There is an active deployment for this service. Either wait for it to finish or POST /api/v1/deployments/{id}/cancel/. Creating a second active deployment returns HTTP 409 with the existing deployment in existing_deployment.
"Cannot cancel deployment in HEALTH_CHECK status"
HEALTH_CHECK is past the cancel boundary. Wait for the deployment to reach ACTIVE or FAILED, then trigger a rollback if needed.
Build hangs in BUILDING
The buildpack has stalled — usually a network failure (npm registry down, apt-get update timing out) or a runaway npm install cycle. Inspect GET /api/v1/deployments/{id}/build-logs/ for the live log tail.
"BUILD_FAILED: exit 137"
OOM-killed during build.
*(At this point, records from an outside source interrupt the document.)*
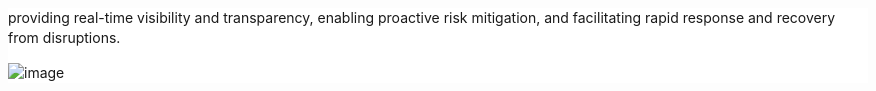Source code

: providing real-time visibility and transparency, enabling proactive risk mitigation, and facilitating rapid response and recovery from disruptions.</p>  </li></ol></body></html></strong></p>
![image](https://github.com/user-attachments/assets/dfbd2d53-fdfd-4209-b9dd-d3981f47f3b3)
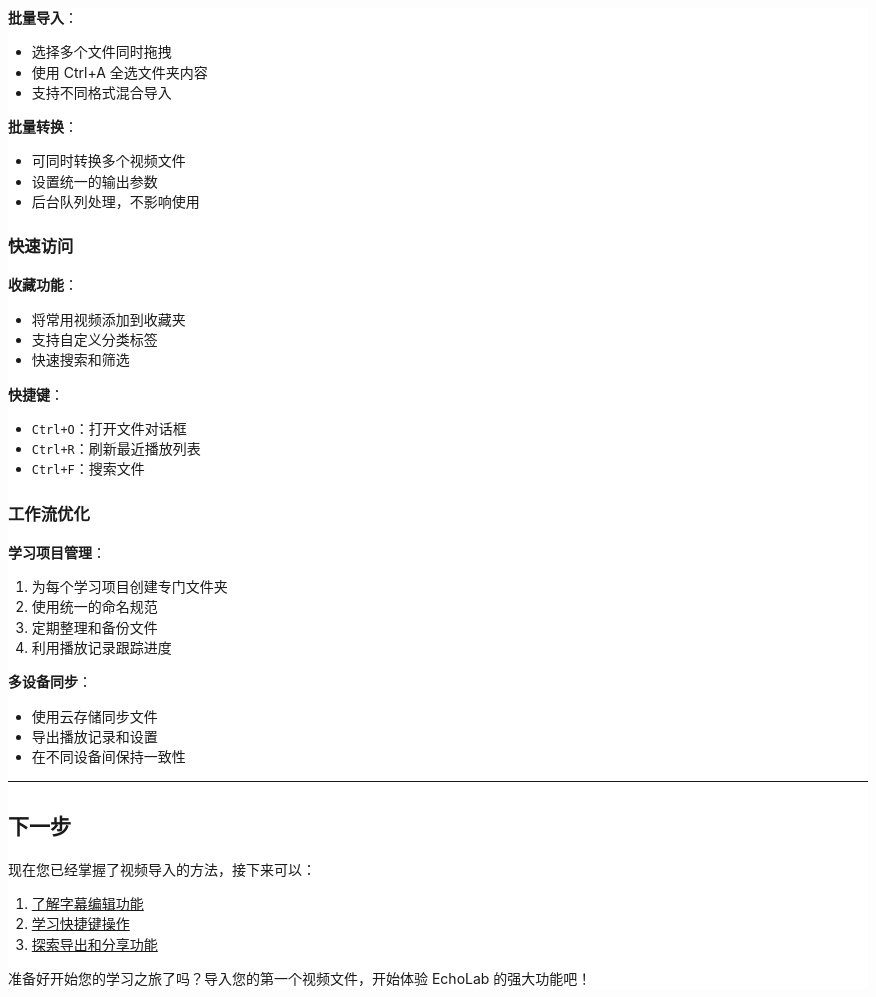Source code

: **批量导入**：

- 选择多个文件同时拖拽
- 使用 Ctrl+A 全选文件夹内容
- 支持不同格式混合导入

**批量转换**：

- 可同时转换多个视频文件
- 设置统一的输出参数
- 后台队列处理，不影响使用

### 快速访问

**收藏功能**：

- 将常用视频添加到收藏夹
- 支持自定义分类标签
- 快速搜索和筛选

**快捷键**：

- `Ctrl+O`：打开文件对话框
- `Ctrl+R`：刷新最近播放列表
- `Ctrl+F`：搜索文件

### 工作流优化

**学习项目管理**：

1. 为每个学习项目创建专门文件夹
2. 使用统一的命名规范
3. 定期整理和备份文件
4. 利用播放记录跟踪进度

**多设备同步**：

- 使用云存储同步文件
- 导出播放记录和设置
- 在不同设备间保持一致性

---

## 下一步

现在您已经掌握了视频导入的方法，接下来可以：

1. [了解字幕编辑功能](./subtitle-editing.md)
2. [学习快捷键操作](./keyboard-shortcuts.md)
3. [探索导出和分享功能](./export.md)

准备好开始您的学习之旅了吗？导入您的第一个视频文件，开始体验 EchoLab 的强大功能吧！
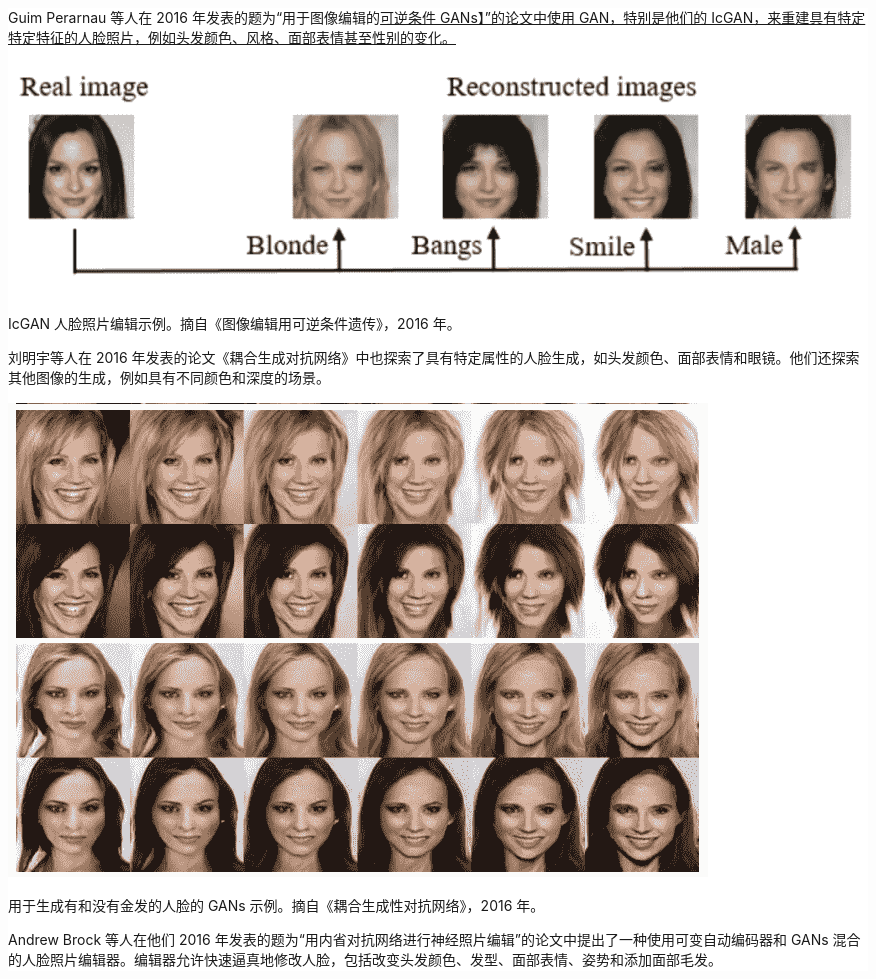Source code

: Guim Perarnau 等人在 2016 年发表的题为“用于图像编辑的[可逆条件 GANs】”的论文中使用 GAN，特别是他们的 IcGAN，来重建具有特定特定特征的人脸照片，例如头发颜色、风格、面部表情甚至性别的变化。](https://arxiv.org/abs/1611.06355)

![Example of Face Photo Editing with IcGAN](img/911ffb0572ae46392ad9751f7d8e8c06.png)

IcGAN 人脸照片编辑示例。摘自《图像编辑用可逆条件遗传》，2016 年。

刘明宇等人在 2016 年发表的论文《耦合生成对抗网络》中也探索了具有特定属性的人脸生成，如头发颜色、面部表情和眼镜。他们还探索其他图像的生成，例如具有不同颜色和深度的场景。

![Example of GANs used to Generate Faces with and Without Blond Hair](img/b0e5210e8e310a7885b3fc51603c0a40.png)

用于生成有和没有金发的人脸的 GANs 示例。摘自《耦合生成性对抗网络》，2016 年。

Andrew Brock 等人在他们 2016 年发表的题为“用内省对抗网络进行神经照片编辑”的论文中提出了一种使用可变自动编码器和 GANs 混合的人脸照片编辑器。编辑器允许快速逼真地修改人脸，包括改变头发颜色、发型、面部表情、姿势和添加面部毛发。
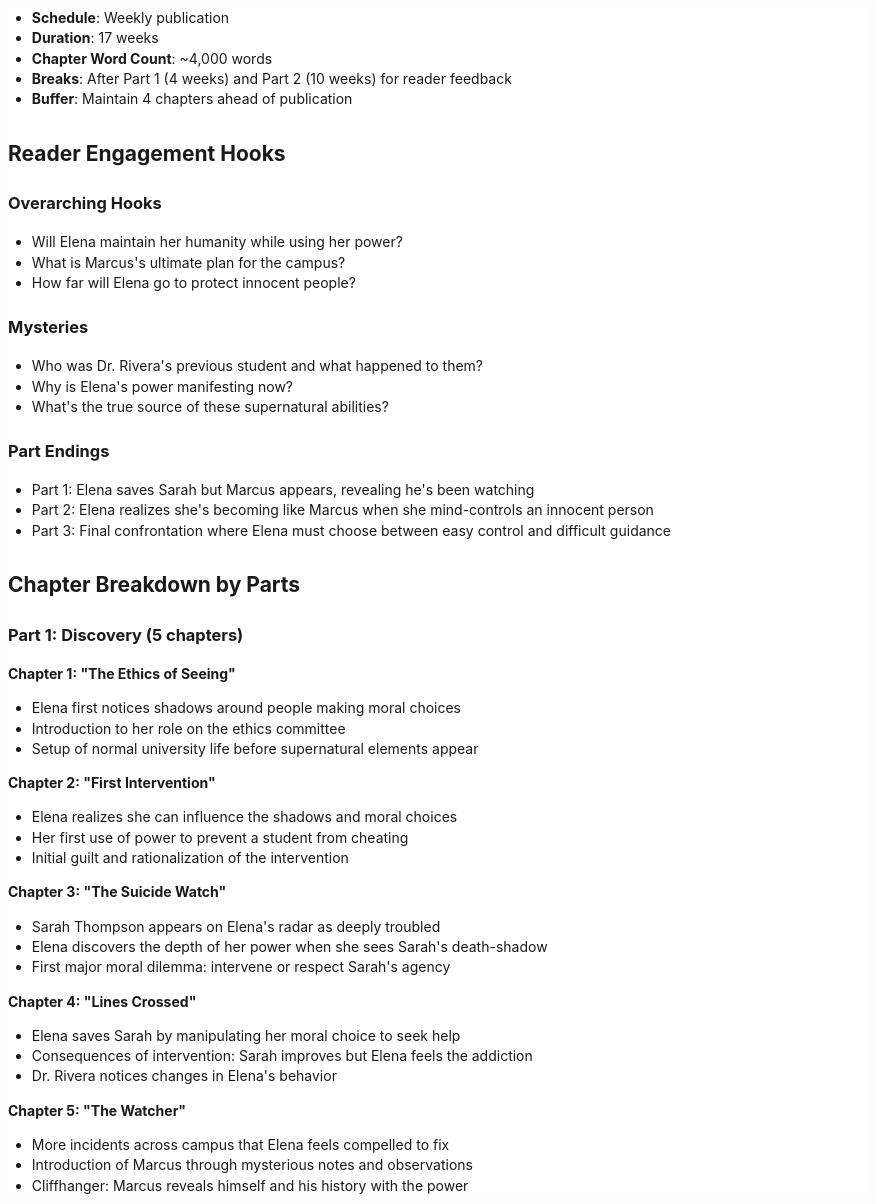 - **Schedule**: Weekly publication
- **Duration**: 17 weeks
- **Chapter Word Count**: ~4,000 words
- **Breaks**: After Part 1 (4 weeks) and Part 2 (10 weeks) for reader feedback
- **Buffer**: Maintain 4 chapters ahead of publication

## Reader Engagement Hooks

### Overarching Hooks
- Will Elena maintain her humanity while using her power?
- What is Marcus's ultimate plan for the campus?
- How far will Elena go to protect innocent people?

### Mysteries
- Who was Dr. Rivera's previous student and what happened to them?
- Why is Elena's power manifesting now?
- What's the true source of these supernatural abilities?

### Part Endings
- Part 1: Elena saves Sarah but Marcus appears, revealing he's been watching
- Part 2: Elena realizes she's becoming like Marcus when she mind-controls an innocent person
- Part 3: Final confrontation where Elena must choose between easy control and difficult guidance

## Chapter Breakdown by Parts

### Part 1: Discovery (5 chapters)

**Chapter 1: "The Ethics of Seeing"**
- Elena first notices shadows around people making moral choices
- Introduction to her role on the ethics committee
- Setup of normal university life before supernatural elements appear

**Chapter 2: "First Intervention"** 
- Elena realizes she can influence the shadows and moral choices
- Her first use of power to prevent a student from cheating
- Initial guilt and rationalization of the intervention

**Chapter 3: "The Suicide Watch"**
- Sarah Thompson appears on Elena's radar as deeply troubled
- Elena discovers the depth of her power when she sees Sarah's death-shadow
- First major moral dilemma: intervene or respect Sarah's agency

**Chapter 4: "Lines Crossed"**
- Elena saves Sarah by manipulating her moral choice to seek help
- Consequences of intervention: Sarah improves but Elena feels the addiction
- Dr. Rivera notices changes in Elena's behavior

**Chapter 5: "The Watcher"**
- More incidents across campus that Elena feels compelled to fix
- Introduction of Marcus through mysterious notes and observations
- Cliffhanger: Marcus reveals himself and his history with the power
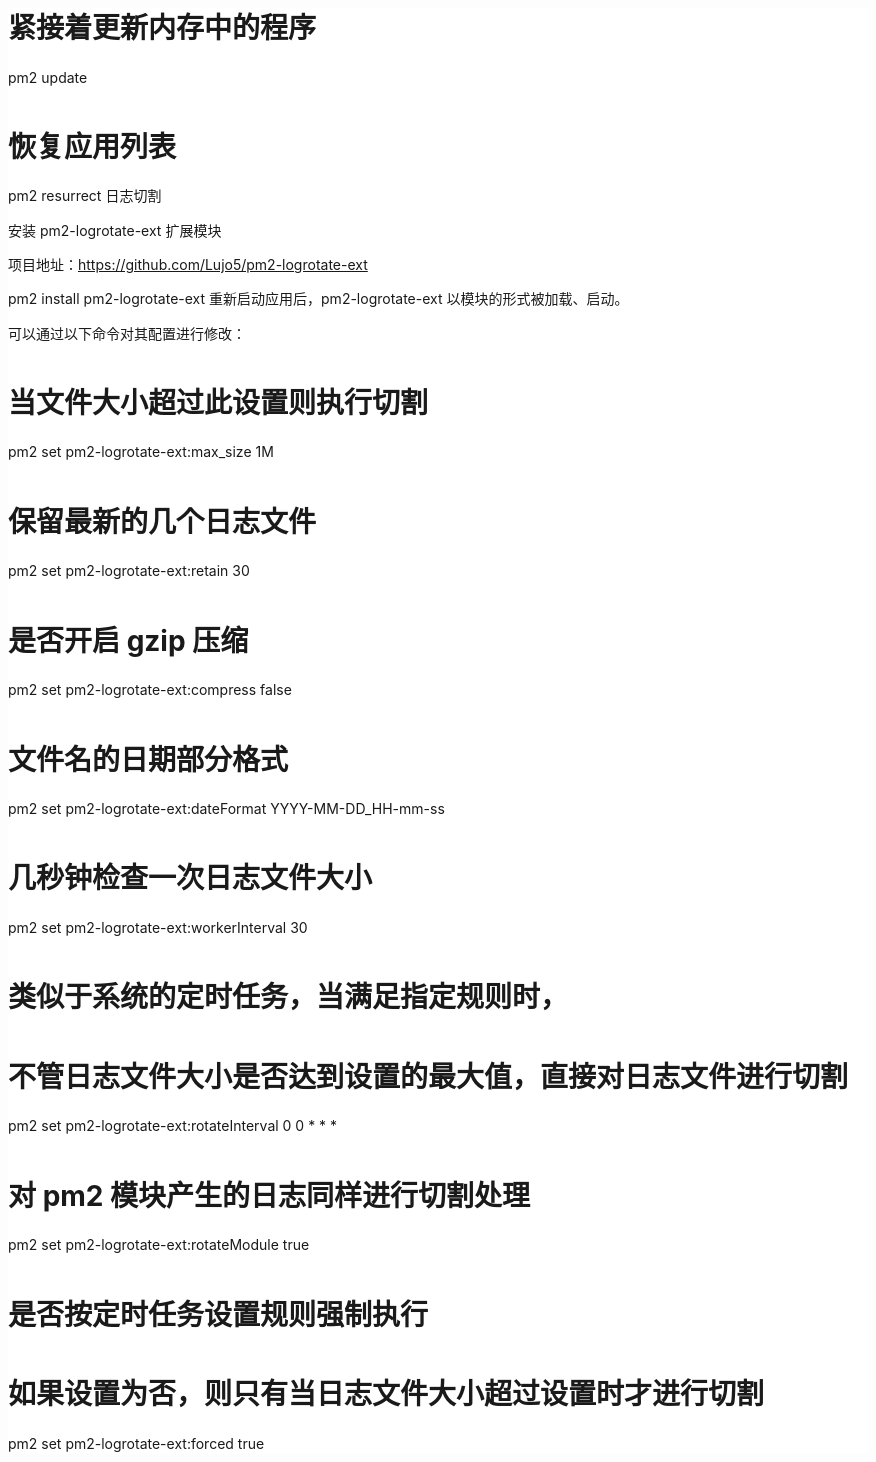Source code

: # 紧接着更新内存中的程序
pm2 update
 
# 恢复应用列表
pm2 resurrect
 日志切割

安装 pm2-logrotate-ext 扩展模块

项目地址：https://github.com/Lujo5/pm2-logrotate-ext

pm2 install pm2-logrotate-ext
重新启动应用后，pm2-logrotate-ext 以模块的形式被加载、启动。

可以通过以下命令对其配置进行修改：

# 当文件大小超过此设置则执行切割
pm2 set pm2-logrotate-ext:max_size 1M
 
# 保留最新的几个日志文件
pm2 set pm2-logrotate-ext:retain 30
 
# 是否开启 gzip 压缩
pm2 set pm2-logrotate-ext:compress false
 
# 文件名的日期部分格式
pm2 set pm2-logrotate-ext:dateFormat YYYY-MM-DD_HH-mm-ss
 
# 几秒钟检查一次日志文件大小
pm2 set pm2-logrotate-ext:workerInterval 30
 
# 类似于系统的定时任务，当满足指定规则时，
# 不管日志文件大小是否达到设置的最大值，直接对日志文件进行切割
pm2 set pm2-logrotate-ext:rotateInterval 0 0 * * *
 
# 对 pm2 模块产生的日志同样进行切割处理
pm2 set pm2-logrotate-ext:rotateModule true
 
# 是否按定时任务设置规则强制执行
# 如果设置为否，则只有当日志文件大小超过设置时才进行切割
pm2 set pm2-logrotate-ext:forced true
Reduce build memory pressure (move large assets out of the build, use .dockerignore) or raise the platform's per-task memory limit (see docker-compose.prod.yml).
"ENCRYPTION_KEY_MISMATCH" at restore time
A BACKUP_ENCRYPTION_KEY was rotated without restarting the backend, or the encrypted backup was made on a different installation. Set BACKUP_ENCRYPTION_KEY to the value used at backup time, restart the backend, and re-run the deploy.
Health checks pass on the dashboard but the public domain returns 502
The platform considers the container healthy, but the Traefik route is stale. Force a route re-check: POST /api/v1/services/{id}/recheck-health/ and then POST /api/v1/system/route-recheck/.
Webhook deliveries do not trigger deployments
Inspect the WebhookDelivery table — duplicate deliveries are recorded with status=ignored. The most common cause is a webhook signed with a secret that does not match the service owner's CloudProvider config.
"vulnerability_report is empty after build"
The Trivy scan was skipped. This happens when the image is on a registry that Trivy cannot reach. Configure TRIVY_REGISTRY_USERNAME / TRIVY_REGISTRY_PASSWORD in the platform .env and re-trigger.